(Text extracted per page)
####################

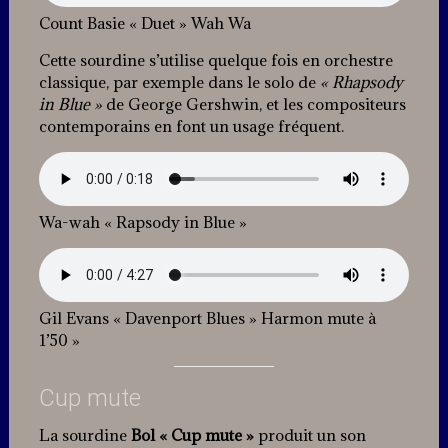
Count Basie « Duet » Wah Wa
Cette sourdine s’utilise quelque fois en orchestre
classique, par exemple dans le solo de
« Rhapsody
in Blue »
de George Gershwin, et les compositeurs
contemporains en font un usage fréquent.
Wa-wah « Rapsody in Blue »
Gil Evans « Davenport Blues » Harmon mute à
1’50 »
Cup mute
La sourdine
Bol
« Cup mute »
produit un son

####################

## Instructions to follow
Render the lines above as a Markdown table with the columns Row and Text, omitting blank lines and the pictures.

## Response to this exercise
| Row | Text |
|---|---|
| 1 | Count Basie « Duet » Wah Wa |
| 2 | Cette sourdine s’utilise quelque fois en orchestre |
| 3 | classique, par exemple dans le solo de |
| 4 | « Rhapsody |
| 5 | in Blue » |
| 6 | de George Gershwin, et les compositeurs |
| 7 | contemporains en font un usage fréquent. |
| 8 | Wa-wah « Rapsody in Blue » |
| 9 | Gil Evans « Davenport Blues » Harmon mute à |
| 10 | 1’50 » |
| 11 | Cup mute |
| 12 | La sourdine |
| 13 | Bol |
| 14 | « Cup mute » |
| 15 | produit un son |